My reply is late as I did not have chance to test passkeys on Ventura in conjuction with iPhones to full extent, as the VM I installed Ventura Beta in did not support BT. Which is required to complete a passkey registration using the option "on iPhone or iPad".
Now Ventura has been released and I was able to test and the result forces me to correct myself. What I thought would be the ability to store a passkey on the iPhone only appeared to be rather senseless: although the smartphone is used to create and register a passkey that key is shared by iCloud keychain nevertheless.
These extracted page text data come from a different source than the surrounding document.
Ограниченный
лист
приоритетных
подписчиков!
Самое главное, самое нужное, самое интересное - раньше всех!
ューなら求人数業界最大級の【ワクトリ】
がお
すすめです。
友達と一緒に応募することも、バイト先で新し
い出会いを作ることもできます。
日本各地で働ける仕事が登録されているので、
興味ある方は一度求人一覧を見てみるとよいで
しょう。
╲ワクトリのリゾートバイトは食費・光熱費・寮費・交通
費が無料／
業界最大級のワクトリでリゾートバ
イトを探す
After completing a registration of the passkey using a mac and an iPhone the resulting passkey was synced to the mac immediately and usable there without the phone.
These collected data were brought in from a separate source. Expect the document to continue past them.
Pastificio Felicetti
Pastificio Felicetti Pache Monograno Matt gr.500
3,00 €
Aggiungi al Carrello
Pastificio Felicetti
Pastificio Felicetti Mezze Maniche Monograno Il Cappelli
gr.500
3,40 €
Which does not make sense if one registers a passkey within macOS Safari using that option as one can rely on macOS without the iPhone to do that with the same result: a keychain-shared passkey.
Maybe it is there to support other browsers on macOS like Chrome or Firefox which do not have keychain access.
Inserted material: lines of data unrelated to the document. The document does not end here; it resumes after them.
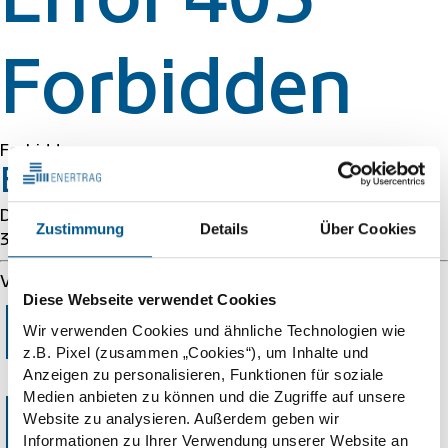
Error 403
Forbidden
Forbidden
Error 54113
Details: cache-cmh1290110-CMH 1786287484
Zustimmung
Details
Über Cookies
3900965623
Varnish cache server
Diese Webseite verwendet Cookies
Error 403
Wir verwenden Cookies und ähnliche Technologien wie
z.B. Pixel (zusammen „Cookies“), um Inhalte und
Anzeigen zu personalisieren, Funktionen für soziale
Medien anbieten zu können und die Zugriffe auf unsere
Forbidden
Website zu analysieren. Außerdem geben wir
Informationen zu Ihrer Verwendung unserer Website an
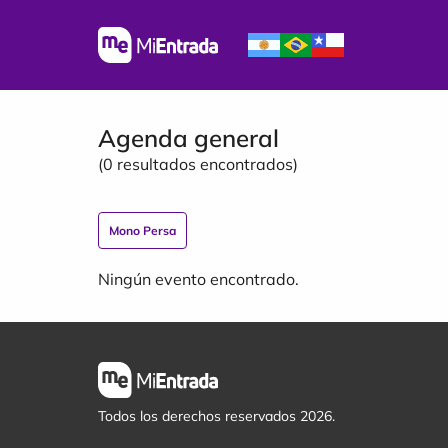
Agenda general
(
0
resultados encontrados)
Mono Persa
Ningún evento encontrado.
Todos los derechos reservados 2026.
So I got fooled by seeing the option "Create on device" and guessing that this allows to restrict the key to that device.
I agree that the keychain passkeys have lesser security than those on security sticks (both key security and key attestation arguments are valid here). But as they are more convenient to use it may cause more offers on the net to register those keys and use them instead of passwords - which will support security stick users as well. As for now I am aware of four offers only to use passkeys, two of them being within software "on premise" (which for my purposes means at home): Google, Github, Gitea (an on-premise source code management system like github) and Synology DS. Only the latter two allow the use of passkeys instead of passwords, whereas the former support it as second factor only.